▶ [Passage]
Hello, Gluten community! It's been another productive week with a high
level of activity across the repository. We saw dozens of pull requests
merged, focusing on core refactoring, dependency updates, and bug fixes.
The Velox backend continues to see significant enhancements, and there's a
strong, sustained push to mature the Flink integration. Key themes this
week include improving ANSI SQL compliance, expanding data lake support to
include Paimon, and preparing for the upcoming Spark 3.5.5 upgrade.
Key Ongoing Projects

Development is buzzing on several major initiatives that are shaping the
future of Gluten:

   - Flink Integration: The Flink backend is rapidly maturing. Recent work
   includes a large PR by @KevinyhZou <https://github.com/KevinyhZou> to
   fix UT failures ([GLUTEN-10361][FLINK] Fix UT failure between the
   conversion of BinaryRowData and StatefulRecord
    apache/incubator-gluten#10362
   <https://github.com/apache/incubator-gluten/pull/10362>), an effort by
   @shuai-xu <https://github.com/shuai-xu> to add stateful operations
   support ([Gluten-10317][FLINK] Support state related operation
    apache/incubator-gluten#10320
   <https://github.com/apache/incubator-gluten/pull/10320>), and
   documentation improvements by @zjuwangg <https://github.com/zjuwangg> to
   help new users get started ([DOC][FLINK] Improve and correct Flink doc
    apache/incubator-gluten#10308
   <https://github.com/apache/incubator-gluten/pull/10308>).

▶ [Written request 1]
Reproduce the part of the Gluten community update from "- Flink Integration: The" up to and including "<https://github.com/apache/incubator-gluten/pull/10308>).".
▶ [Written request 2]
List every GitHub username that appears in the Gluten community update, each with its @ sign.

▶ [Listed records]
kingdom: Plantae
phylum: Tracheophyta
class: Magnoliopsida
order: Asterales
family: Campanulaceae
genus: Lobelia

▶ [Output 1]
- Flink Integration: The Flink backend is rapidly maturing. Recent work
   includes a large PR by @KevinyhZou <https://github.com/KevinyhZou> to
   fix UT failures ([GLUTEN-10361][FLINK] Fix UT failure between the
   conversion of BinaryRowData and StatefulRecord
    apache/incubator-gluten#10362
   <https://github.com/apache/incubator-gluten/pull/10362>), an effort by
   @shuai-xu <https://github.com/shuai-xu> to add stateful operations
   support ([Gluten-10317][FLINK] Support state related operation
    apache/incubator-gluten#10320
   <https://github.com/apache/incubator-gluten/pull/10320>), and
   documentation improvements by @zjuwangg <https://github.com/zjuwangg> to
   help new users get started ([DOC][FLINK] Improve and correct Flink doc
    apache/incubator-gluten#10308
   <https://github.com/apache/incubator-gluten/pull/10308>).

▶ [Output 2]
@KevinyhZou
@shuai-xu
@zjuwangg